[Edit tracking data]
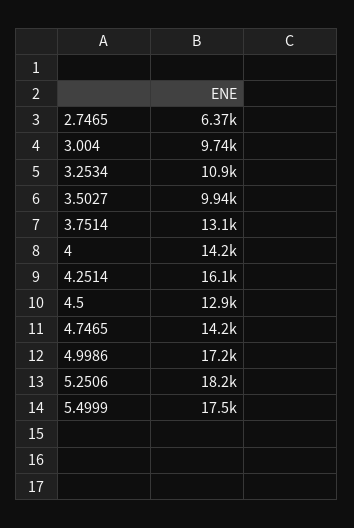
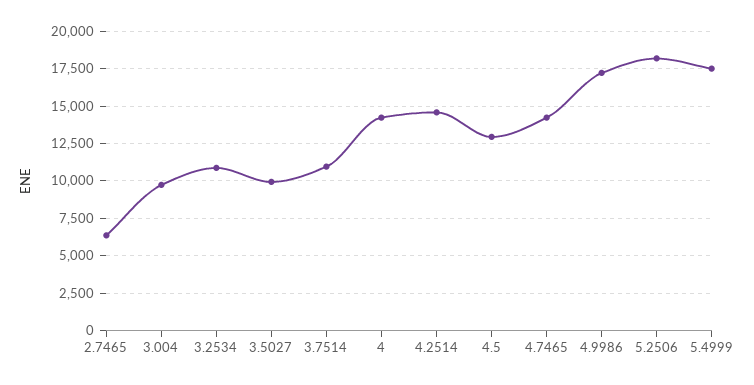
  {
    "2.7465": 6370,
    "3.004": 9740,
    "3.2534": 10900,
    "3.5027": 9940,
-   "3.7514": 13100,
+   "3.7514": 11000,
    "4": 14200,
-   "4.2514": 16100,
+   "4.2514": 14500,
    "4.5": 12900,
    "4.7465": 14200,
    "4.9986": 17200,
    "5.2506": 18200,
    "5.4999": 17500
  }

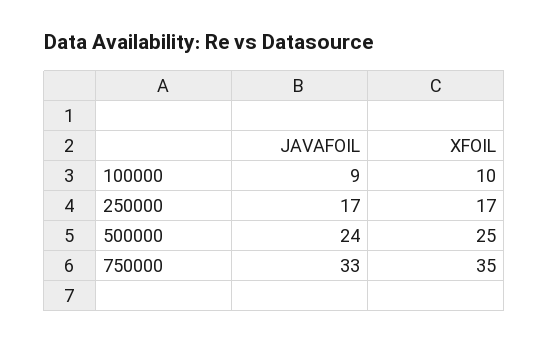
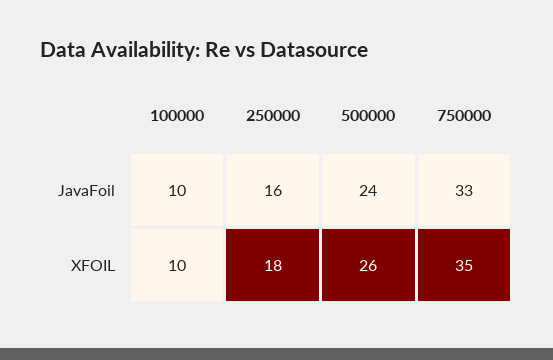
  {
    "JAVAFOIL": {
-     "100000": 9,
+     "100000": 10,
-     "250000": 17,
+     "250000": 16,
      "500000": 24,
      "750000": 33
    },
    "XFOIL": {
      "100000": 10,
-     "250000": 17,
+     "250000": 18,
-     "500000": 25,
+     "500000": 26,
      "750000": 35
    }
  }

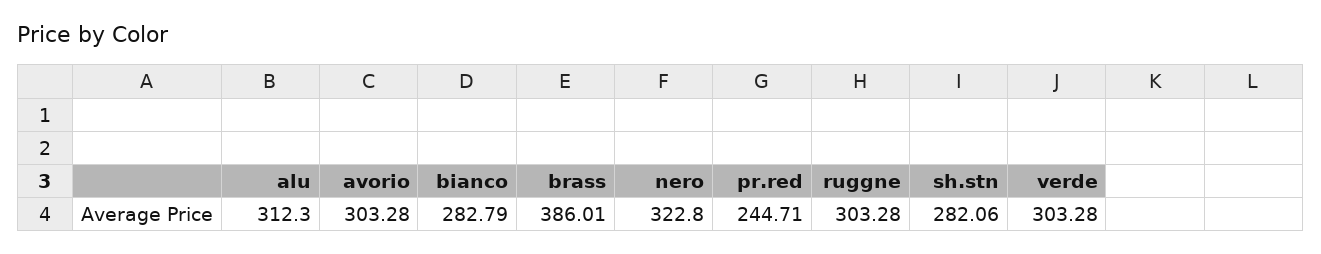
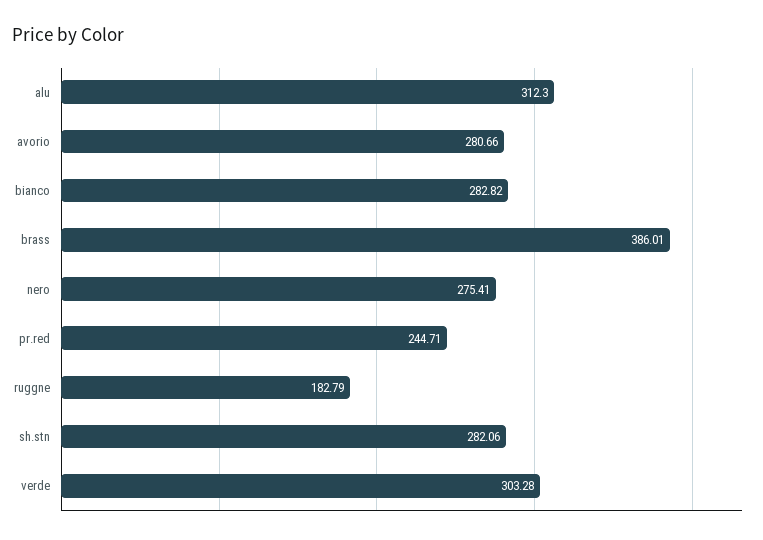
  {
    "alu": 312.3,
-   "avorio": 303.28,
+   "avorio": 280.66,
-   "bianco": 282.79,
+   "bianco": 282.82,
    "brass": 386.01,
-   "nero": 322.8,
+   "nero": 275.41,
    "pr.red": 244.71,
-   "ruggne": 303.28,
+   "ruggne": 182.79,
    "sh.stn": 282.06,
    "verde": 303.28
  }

> AIM OF THE TASK:
Each entry must be set down word for word; no image may be carried over.

> ANSWER TO THIS EXERCISE:
  {
    "2.7465": 6370,
    "3.004": 9740,
    "3.2534": 10900,
    "3.5027": 9940,
-   "3.7514": 13100,
+   "3.7514": 11000,
    "4": 14200,
-   "4.2514": 16100,
+   "4.2514": 14500,
    "4.5": 12900,
    "4.7465": 14200,
    "4.9986": 17200,
    "5.2506": 18200,
    "5.4999": 17500
  }

  {
    "JAVAFOIL": {
-     "100000": 9,
+     "100000": 10,
-     "250000": 17,
+     "250000": 16,
      "500000": 24,
      "750000": 33
    },
    "XFOIL": {
      "100000": 10,
-     "250000": 17,
+     "250000": 18,
-     "500000": 25,
+     "500000": 26,
      "750000": 35
    }
  }

  {
    "alu": 312.3,
-   "avorio": 303.28,
+   "avorio": 280.66,
-   "bianco": 282.79,
+   "bianco": 282.82,
    "brass": 386.01,
-   "nero": 322.8,
+   "nero": 275.41,
    "pr.red": 244.71,
-   "ruggne": 303.28,
+   "ruggne": 182.79,
    "sh.stn": 282.06,
    "verde": 303.28
  }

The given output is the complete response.